Pre-Swim Muscle Activation

It is crucial that certain muscles work effectively and strongly to stabilise the shoulder joint during a swimming session. As well as a general strength program on day to day basis it is my tip to activate the muscles prior to a good swimming session. This will wake up these muscles and create a more stable environment for the shoulder which will lead to a healthier joint and improve overall performance.

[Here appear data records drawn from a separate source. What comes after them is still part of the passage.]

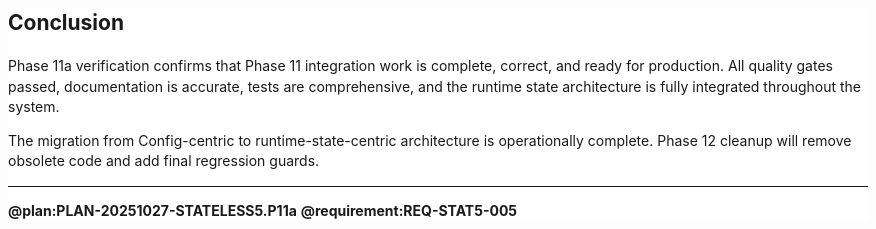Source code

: ## Conclusion

Phase 11a verification confirms that Phase 11 integration work is complete, correct, and ready for production. All quality gates passed, documentation is accurate, tests are comprehensive, and the runtime state architecture is fully integrated throughout the system.

The migration from Config-centric to runtime-state-centric architecture is operationally complete. Phase 12 cleanup will remove obsolete code and add final regression guards.

---

**@plan:PLAN-20251027-STATELESS5.P11a**
**@requirement:REQ-STAT5-005**
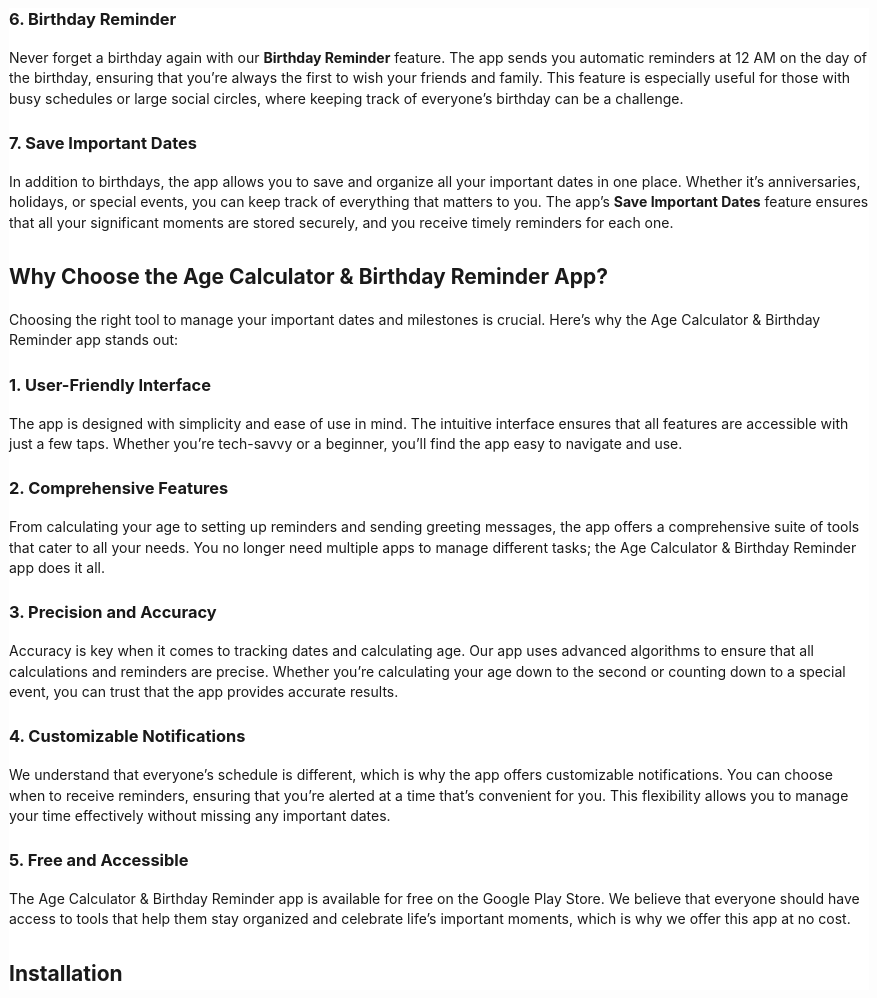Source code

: ### 6. Birthday Reminder

Never forget a birthday again with our **Birthday Reminder** feature. The app sends you automatic reminders at 12 AM on the day of the birthday, ensuring that you’re always the first to wish your friends and family. This feature is especially useful for those with busy schedules or large social circles, where keeping track of everyone’s birthday can be a challenge.

### 7. Save Important Dates

In addition to birthdays, the app allows you to save and organize all your important dates in one place. Whether it’s anniversaries, holidays, or special events, you can keep track of everything that matters to you. The app’s **Save Important Dates** feature ensures that all your significant moments are stored securely, and you receive timely reminders for each one.

## Why Choose the Age Calculator & Birthday Reminder App?

Choosing the right tool to manage your important dates and milestones is crucial. Here’s why the Age Calculator & Birthday Reminder app stands out:

### 1. **User-Friendly Interface**

The app is designed with simplicity and ease of use in mind. The intuitive interface ensures that all features are accessible with just a few taps. Whether you’re tech-savvy or a beginner, you’ll find the app easy to navigate and use.

### 2. **Comprehensive Features**

From calculating your age to setting up reminders and sending greeting messages, the app offers a comprehensive suite of tools that cater to all your needs. You no longer need multiple apps to manage different tasks; the Age Calculator & Birthday Reminder app does it all.

### 3. **Precision and Accuracy**

Accuracy is key when it comes to tracking dates and calculating age. Our app uses advanced algorithms to ensure that all calculations and reminders are precise. Whether you’re calculating your age down to the second or counting down to a special event, you can trust that the app provides accurate results.

### 4. **Customizable Notifications**

We understand that everyone’s schedule is different, which is why the app offers customizable notifications. You can choose when to receive reminders, ensuring that you’re alerted at a time that’s convenient for you. This flexibility allows you to manage your time effectively without missing any important dates.

### 5. **Free and Accessible**

The Age Calculator & Birthday Reminder app is available for free on the Google Play Store. We believe that everyone should have access to tools that help them stay organized and celebrate life’s important moments, which is why we offer this app at no cost.

## Installation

Give these few exercises a go before your next swim:
1. Theraband stop signs, elevation and reach: 2 x 8 reps
Working on keeping the shoulder set down and back
Engaging your rotator cuff



2. 3 phase prone arm lifts: 1 set each x 8 reps x 3 second holds
Working on keeping shoulders relaxed, set down and back
Engaging posterior cuff and lower traps



3. Single arm elevated row: 2 sets x 8 reps
Working on keeping shoulders relaxed, set down and back
Squeeze lower part of shoulder blade at end of range
Engaging posterior cuff and lower traps


There are many different variations and exercises out there that you can adapt to fit into a pre-swim activation session but these are some of my favourite and certainly are functional. Because it is only an activation phase the recommended sets/reps are a bit lower than conventional exercise prescription. However, these are great exercises to do regularly and in that circumstance you can bump the sets/reps up.